'By our Lady,' he cried, 'I must see to this; although my poor feet have no skin below them. I will teach this heathen miscreant how to scoff at Glastonbury.'
Thereupon he turned his course, and ploughed along through the moors and bogs, towards the eight-sided palace. The wizard sat on his chair of comfort, and with the rankest contempt observed the holy man ploughing towards him. 'He has something good in his wallet, I trow,' said the black thief to himself; 'these fellows get always the pick of the wine, and the best of a woman's money.' Then he cried, 'Come in, come in, good sir,' as he always did to every one.

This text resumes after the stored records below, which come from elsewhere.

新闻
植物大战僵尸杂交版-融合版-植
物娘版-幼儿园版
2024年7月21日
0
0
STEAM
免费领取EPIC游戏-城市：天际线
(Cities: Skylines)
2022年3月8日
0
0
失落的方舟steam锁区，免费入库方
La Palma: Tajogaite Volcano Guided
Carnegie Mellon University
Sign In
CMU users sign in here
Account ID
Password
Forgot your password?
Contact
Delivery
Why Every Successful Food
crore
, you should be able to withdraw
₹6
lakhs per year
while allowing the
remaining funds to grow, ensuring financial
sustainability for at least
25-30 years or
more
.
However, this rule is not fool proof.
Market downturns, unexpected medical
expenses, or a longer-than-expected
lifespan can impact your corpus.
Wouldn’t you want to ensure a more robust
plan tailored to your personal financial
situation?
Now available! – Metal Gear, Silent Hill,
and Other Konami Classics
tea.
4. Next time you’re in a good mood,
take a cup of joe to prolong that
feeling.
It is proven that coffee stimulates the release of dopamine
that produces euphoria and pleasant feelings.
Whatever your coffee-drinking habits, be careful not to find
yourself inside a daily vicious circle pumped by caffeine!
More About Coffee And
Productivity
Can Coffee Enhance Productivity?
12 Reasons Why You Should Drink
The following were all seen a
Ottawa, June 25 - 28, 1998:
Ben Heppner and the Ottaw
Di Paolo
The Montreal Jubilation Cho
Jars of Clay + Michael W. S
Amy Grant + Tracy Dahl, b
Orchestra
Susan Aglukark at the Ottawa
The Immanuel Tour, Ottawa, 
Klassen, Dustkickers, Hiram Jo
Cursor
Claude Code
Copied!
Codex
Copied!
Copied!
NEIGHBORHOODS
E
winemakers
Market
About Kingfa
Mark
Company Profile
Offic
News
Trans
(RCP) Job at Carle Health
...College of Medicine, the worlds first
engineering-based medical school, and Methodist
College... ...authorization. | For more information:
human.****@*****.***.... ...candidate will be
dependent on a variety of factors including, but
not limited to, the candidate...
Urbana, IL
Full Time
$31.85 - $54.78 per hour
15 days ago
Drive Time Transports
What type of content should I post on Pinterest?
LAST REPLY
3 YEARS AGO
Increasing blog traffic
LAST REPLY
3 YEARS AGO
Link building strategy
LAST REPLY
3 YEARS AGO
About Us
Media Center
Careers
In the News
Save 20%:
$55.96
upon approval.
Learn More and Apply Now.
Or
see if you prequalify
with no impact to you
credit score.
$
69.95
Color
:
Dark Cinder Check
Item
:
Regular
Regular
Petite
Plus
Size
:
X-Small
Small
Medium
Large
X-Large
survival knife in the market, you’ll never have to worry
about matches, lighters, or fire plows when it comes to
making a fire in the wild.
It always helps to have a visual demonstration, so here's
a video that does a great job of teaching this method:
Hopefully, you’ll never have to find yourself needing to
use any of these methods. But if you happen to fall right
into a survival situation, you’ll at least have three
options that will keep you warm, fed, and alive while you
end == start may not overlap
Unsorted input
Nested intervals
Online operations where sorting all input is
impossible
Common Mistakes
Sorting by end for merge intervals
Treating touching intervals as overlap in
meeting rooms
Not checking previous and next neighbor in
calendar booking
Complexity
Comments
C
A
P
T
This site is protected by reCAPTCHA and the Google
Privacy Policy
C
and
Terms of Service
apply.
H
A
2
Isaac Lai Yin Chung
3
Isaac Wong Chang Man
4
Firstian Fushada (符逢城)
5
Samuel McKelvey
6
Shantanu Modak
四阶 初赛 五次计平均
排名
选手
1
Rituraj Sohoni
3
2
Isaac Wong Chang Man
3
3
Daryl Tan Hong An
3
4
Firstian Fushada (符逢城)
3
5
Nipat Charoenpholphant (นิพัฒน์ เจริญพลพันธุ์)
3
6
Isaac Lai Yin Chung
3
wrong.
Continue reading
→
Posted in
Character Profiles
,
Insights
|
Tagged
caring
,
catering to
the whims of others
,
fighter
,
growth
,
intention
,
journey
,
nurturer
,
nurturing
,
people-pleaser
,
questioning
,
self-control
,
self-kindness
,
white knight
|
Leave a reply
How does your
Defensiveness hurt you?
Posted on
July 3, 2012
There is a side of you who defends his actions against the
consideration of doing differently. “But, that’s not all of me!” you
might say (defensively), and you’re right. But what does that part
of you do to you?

'Bad sir, I will not come in,' said the pilgrim; 'neither shall you come out again. Here are the bones of all you have slain; and here shall your own bones be.'
'Hurry me not,' cried the sorcerer; 'that is a thing to think about. How many miles hast thou travelled this day?'
But the pilgrim was too wide awake, for if he had spoken of any number, bearing no cross upon it, the necromancer would have had him, like a ball at bando-play. Therefore he answered, as truly as need be, 'By the grace of our Lady, nine.'
Now nine is the crossest of all cross numbers, and full to the lip of all crochets. So the wizard staggered back, and thought, and inquired again with bravery, 'Where can you find a man and wife, one going up-hill and one going down, and not a word spoken between them?'
'In a cucumber plant,' said the modest saint; blushing even to think of it; and the wizard knew he was done for.
'You have tried me with ungodly questions,' continued the honest pilgrim, with one hand still over his eyes, as he thought of the feminine cucumber; 'and now I will ask you a pure one. To whom of mankind have you ever done good, since God saw fit to make you?'
The wizard thought, but could quote no one; and he looked at the saint, and the saint at him, and both their hearts were trembling. 'Can you mention only one?' asked the saint, pointing a piece of the true cross at him, hoping he might cling to it; 'even a little child will do; try to think of some one.'
The earth was rocking beneath their feet, and the palace windows darkened on them, with a tint of blood, for now the saint was come inside, hoping to save the wizard.